(Stored data entries)
====

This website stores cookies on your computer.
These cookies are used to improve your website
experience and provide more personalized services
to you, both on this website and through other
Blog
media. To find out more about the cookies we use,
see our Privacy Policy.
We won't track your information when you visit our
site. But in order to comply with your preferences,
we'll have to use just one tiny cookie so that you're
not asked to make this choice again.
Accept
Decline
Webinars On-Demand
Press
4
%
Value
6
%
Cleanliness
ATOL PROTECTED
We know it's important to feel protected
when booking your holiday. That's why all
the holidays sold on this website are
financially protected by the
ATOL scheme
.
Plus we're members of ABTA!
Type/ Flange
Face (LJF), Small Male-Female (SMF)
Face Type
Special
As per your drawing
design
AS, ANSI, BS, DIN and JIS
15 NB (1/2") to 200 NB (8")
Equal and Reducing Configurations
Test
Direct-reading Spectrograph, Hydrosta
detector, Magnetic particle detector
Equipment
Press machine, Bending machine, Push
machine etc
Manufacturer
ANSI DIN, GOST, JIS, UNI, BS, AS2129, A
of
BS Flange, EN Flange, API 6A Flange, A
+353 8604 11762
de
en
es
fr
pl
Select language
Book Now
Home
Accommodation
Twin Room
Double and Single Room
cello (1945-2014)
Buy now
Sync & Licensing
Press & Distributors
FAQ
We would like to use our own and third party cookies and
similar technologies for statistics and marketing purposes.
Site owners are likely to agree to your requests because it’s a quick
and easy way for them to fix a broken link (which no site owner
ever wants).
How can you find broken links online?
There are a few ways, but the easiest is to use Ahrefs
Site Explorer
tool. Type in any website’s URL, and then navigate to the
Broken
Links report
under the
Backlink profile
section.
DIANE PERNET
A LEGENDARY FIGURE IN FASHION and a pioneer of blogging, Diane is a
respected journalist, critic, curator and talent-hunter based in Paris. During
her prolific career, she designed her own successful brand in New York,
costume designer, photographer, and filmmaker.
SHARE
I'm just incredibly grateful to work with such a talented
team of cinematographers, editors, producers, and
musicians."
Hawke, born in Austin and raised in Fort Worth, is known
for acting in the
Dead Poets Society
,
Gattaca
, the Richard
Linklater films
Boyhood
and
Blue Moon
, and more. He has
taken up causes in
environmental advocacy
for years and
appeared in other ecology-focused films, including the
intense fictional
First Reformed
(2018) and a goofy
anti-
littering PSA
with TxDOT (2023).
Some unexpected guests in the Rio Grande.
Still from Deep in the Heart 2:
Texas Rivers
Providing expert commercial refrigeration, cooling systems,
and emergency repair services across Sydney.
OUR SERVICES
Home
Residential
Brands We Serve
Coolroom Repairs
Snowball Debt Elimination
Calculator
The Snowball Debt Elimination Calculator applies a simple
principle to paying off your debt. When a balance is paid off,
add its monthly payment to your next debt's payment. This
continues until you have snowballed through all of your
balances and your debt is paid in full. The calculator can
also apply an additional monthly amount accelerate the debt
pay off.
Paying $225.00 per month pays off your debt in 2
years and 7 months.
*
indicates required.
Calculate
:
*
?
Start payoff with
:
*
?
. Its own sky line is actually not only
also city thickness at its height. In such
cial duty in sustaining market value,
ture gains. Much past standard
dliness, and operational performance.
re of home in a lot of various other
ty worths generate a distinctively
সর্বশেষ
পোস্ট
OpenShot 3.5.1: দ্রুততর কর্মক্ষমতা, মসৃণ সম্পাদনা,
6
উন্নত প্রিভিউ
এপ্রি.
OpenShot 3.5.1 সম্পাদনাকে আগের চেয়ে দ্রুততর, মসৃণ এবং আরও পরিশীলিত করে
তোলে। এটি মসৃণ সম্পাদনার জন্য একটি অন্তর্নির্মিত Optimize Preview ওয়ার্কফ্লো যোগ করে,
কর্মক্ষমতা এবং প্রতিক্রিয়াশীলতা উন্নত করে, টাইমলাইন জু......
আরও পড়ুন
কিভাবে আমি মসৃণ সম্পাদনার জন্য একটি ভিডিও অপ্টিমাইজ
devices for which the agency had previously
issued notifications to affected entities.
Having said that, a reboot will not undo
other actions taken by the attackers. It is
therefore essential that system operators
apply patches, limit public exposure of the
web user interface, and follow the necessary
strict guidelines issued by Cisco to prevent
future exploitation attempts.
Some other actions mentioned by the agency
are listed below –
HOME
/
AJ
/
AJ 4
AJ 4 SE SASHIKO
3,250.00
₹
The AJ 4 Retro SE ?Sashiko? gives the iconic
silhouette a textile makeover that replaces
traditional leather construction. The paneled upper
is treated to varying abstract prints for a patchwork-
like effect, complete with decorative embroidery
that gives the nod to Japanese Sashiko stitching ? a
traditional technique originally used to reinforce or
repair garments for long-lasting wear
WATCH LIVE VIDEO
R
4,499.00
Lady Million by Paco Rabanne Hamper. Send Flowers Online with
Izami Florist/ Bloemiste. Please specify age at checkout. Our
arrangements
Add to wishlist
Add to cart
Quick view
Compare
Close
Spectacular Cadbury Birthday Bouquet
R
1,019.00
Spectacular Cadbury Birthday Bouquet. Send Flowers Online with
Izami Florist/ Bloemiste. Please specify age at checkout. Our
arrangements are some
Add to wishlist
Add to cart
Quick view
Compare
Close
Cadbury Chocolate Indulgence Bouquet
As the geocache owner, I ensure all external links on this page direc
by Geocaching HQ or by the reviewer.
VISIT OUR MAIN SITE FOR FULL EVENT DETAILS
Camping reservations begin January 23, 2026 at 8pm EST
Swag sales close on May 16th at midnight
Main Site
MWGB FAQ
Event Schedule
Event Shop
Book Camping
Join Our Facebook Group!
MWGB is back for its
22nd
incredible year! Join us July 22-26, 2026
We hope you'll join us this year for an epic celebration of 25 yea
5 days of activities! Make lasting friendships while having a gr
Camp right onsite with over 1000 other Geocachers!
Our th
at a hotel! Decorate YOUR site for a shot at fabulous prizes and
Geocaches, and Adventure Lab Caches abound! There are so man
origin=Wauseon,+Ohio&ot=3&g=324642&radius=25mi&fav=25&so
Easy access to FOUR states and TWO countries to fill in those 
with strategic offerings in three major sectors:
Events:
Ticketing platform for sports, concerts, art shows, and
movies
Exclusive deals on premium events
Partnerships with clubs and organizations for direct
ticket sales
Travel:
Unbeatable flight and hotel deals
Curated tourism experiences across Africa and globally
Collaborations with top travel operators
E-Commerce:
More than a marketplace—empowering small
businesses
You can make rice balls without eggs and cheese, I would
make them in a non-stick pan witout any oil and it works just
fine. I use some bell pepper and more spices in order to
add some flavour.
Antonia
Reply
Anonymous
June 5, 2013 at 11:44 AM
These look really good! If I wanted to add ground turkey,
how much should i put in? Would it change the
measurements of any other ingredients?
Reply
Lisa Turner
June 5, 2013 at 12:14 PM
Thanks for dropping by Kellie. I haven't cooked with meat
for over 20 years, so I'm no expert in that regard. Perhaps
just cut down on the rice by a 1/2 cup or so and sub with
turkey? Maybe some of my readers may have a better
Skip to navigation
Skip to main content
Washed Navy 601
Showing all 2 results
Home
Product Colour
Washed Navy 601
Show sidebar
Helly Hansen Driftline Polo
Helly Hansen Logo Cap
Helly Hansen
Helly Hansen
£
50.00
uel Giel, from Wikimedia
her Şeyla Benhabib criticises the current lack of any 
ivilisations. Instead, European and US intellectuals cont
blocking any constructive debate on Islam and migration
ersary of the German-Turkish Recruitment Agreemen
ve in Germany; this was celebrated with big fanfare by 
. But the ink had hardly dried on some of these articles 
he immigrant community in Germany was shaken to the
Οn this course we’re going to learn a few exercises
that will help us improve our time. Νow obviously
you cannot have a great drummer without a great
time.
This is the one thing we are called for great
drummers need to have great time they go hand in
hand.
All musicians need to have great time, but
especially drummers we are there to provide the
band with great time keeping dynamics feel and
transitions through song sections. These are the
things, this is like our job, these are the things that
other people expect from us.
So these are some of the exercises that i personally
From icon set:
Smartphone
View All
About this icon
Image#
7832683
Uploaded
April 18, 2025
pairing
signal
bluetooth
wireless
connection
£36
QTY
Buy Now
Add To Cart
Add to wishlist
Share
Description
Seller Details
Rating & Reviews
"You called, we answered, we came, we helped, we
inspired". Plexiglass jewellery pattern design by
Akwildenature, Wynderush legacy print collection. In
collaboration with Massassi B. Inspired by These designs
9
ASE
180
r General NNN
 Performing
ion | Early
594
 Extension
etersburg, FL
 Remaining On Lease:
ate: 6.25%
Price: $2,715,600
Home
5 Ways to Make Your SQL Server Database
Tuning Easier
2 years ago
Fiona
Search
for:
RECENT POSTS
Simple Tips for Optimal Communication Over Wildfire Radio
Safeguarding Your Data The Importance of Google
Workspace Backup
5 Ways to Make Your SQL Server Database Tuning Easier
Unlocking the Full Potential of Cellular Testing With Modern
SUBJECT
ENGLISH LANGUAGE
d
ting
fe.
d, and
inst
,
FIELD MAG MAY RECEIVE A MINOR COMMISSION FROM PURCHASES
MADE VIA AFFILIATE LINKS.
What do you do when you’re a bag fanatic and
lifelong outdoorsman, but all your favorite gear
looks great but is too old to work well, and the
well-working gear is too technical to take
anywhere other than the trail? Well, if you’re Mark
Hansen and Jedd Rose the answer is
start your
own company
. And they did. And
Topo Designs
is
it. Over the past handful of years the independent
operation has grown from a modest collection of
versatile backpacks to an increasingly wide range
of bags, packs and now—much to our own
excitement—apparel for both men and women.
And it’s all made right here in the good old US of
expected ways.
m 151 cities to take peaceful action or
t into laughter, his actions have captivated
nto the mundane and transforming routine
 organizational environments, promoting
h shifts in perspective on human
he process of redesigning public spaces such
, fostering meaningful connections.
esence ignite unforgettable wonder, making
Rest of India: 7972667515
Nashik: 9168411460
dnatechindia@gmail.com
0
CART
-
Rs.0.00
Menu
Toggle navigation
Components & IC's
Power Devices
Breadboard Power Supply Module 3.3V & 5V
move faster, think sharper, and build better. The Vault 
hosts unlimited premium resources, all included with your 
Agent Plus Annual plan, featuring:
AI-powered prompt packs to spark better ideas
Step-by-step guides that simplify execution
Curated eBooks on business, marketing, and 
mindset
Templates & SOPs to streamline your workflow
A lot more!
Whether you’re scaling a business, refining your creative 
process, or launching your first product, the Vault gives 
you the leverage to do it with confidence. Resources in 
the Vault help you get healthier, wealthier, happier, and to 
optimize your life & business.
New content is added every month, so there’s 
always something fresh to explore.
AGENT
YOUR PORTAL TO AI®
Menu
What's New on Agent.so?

====

What you should do: Give again exactly, and only, the lines above starting at the one with "cello (1945-2014)" and ending at the one with "for years and".

Result below:
cello (1945-2014)
Buy now
Sync & Licensing
Press & Distributors
FAQ
We would like to use our own and third party cookies and
similar technologies for statistics and marketing purposes.
Site owners are likely to agree to your requests because it’s a quick
and easy way for them to fix a broken link (which no site owner
ever wants).
How can you find broken links online?
There are a few ways, but the easiest is to use Ahrefs
Site Explorer
tool. Type in any website’s URL, and then navigate to the
Broken
Links report
under the
Backlink profile
section.
DIANE PERNET
A LEGENDARY FIGURE IN FASHION and a pioneer of blogging, Diane is a
respected journalist, critic, curator and talent-hunter based in Paris. During
her prolific career, she designed her own successful brand in New York,
costume designer, photographer, and filmmaker.
SHARE
I'm just incredibly grateful to work with such a talented
team of cinematographers, editors, producers, and
musicians."
Hawke, born in Austin and raised in Fort Worth, is known
for acting in the
Dead Poets Society
,
Gattaca
, the Richard
Linklater films
Boyhood
and
Blue Moon
, and more. He has
taken up causes in
environmental advocacy
for years and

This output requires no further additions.